Until recently, little information existed on salmon catches and the number of fish that made it to spawn, which was a critical gap in understanding how to manage the remaining populations. Haíłzaqv guardians, collaborating with scientists, have started monitoring sport and Haíłzaqv capture, counting sockeye and coho salmon populations. “The salmon data we collect is used to inform stock assessments for preseason and in-season fishery planning,” said William Atlas, a salmon watershed scientist with the Wild Salmon Center.
Throughout our time on the boat, the guardians had been in perpetual motion: skippering, peering through binoculars, stopping at buoys, and logging data and animal sightings. But toward the day’s end, the team spotted the spout of a feeding whale, and time seemed to stand still as we watched and waited. Humchitt switched off the engine, and we drifted. Not a sound alerted the whale’s food that we, or it, were there.
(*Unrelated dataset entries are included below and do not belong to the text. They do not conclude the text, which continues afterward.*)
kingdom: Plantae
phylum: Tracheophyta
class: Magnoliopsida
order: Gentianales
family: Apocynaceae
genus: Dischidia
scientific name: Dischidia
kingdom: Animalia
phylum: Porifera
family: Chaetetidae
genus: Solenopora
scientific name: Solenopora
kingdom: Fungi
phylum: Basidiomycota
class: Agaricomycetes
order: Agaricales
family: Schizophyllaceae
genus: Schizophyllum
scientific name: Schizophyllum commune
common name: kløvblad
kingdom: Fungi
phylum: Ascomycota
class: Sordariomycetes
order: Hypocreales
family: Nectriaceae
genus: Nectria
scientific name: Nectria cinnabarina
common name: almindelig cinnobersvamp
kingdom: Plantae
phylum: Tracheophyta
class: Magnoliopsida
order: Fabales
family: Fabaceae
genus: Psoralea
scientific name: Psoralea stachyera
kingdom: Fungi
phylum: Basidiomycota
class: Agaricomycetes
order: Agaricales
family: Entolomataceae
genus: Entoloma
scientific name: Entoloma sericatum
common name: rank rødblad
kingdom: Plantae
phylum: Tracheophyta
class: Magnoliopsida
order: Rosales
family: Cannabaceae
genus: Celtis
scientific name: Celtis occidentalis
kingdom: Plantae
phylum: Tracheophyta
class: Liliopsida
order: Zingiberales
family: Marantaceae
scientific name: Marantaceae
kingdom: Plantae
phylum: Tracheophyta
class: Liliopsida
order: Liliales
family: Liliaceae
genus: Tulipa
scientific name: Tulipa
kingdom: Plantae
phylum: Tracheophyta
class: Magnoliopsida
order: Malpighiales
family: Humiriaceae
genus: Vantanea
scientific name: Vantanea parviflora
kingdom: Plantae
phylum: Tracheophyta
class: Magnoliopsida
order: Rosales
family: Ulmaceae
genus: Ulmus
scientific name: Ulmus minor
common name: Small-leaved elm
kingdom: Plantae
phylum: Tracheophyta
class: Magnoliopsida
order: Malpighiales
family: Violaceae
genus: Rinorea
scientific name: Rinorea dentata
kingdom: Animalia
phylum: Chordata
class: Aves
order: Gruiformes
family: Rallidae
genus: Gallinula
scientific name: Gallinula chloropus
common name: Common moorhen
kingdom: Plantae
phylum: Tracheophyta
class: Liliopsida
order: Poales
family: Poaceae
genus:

Suddenly, the humpback’s gaping mouth exploded through the surface, reaching upward, netting hapless prey in seconds. Then it snapped its jaws shut, performed an elegant arch, and with a flip of the fluke was gone. Humchitt gently guided the boat away until we were far enough to speed up without scaring off the whale’s prey. “We punch a clock,” he said. “But we got paid today by witnessing a humpback whale feed.”
THREE R’S OF INDIGENOUS STEWARDSHIP
The Haíłzaqv take a values-based approach to environmental stewardship and conservation. These are three of their core values.
Respect
Before harvesting from the land and sea, the Haíłzaqv hold ceremonies asking permission from the land, animals, and waters to hunt or fish, and afterward express gratitude for what they received. They will leave sacred trees standing out of respect, only taking from them—for canoe building or totem carving—with the guidance of elders.
Responsibility
The Haíłzaqv believe they have a duty to care for the land, water, and all living beings, protecting the environment for future generations by harvesting timber and fish in a way that will not deplete the resources.
Reciprocity
To ensure sustainability and equilibrium in the ecosystem, the Haíłzaqv give back to the environment in return for the resources and benefits it provides, such as planting trees and medicinal plants and restocking fish populations.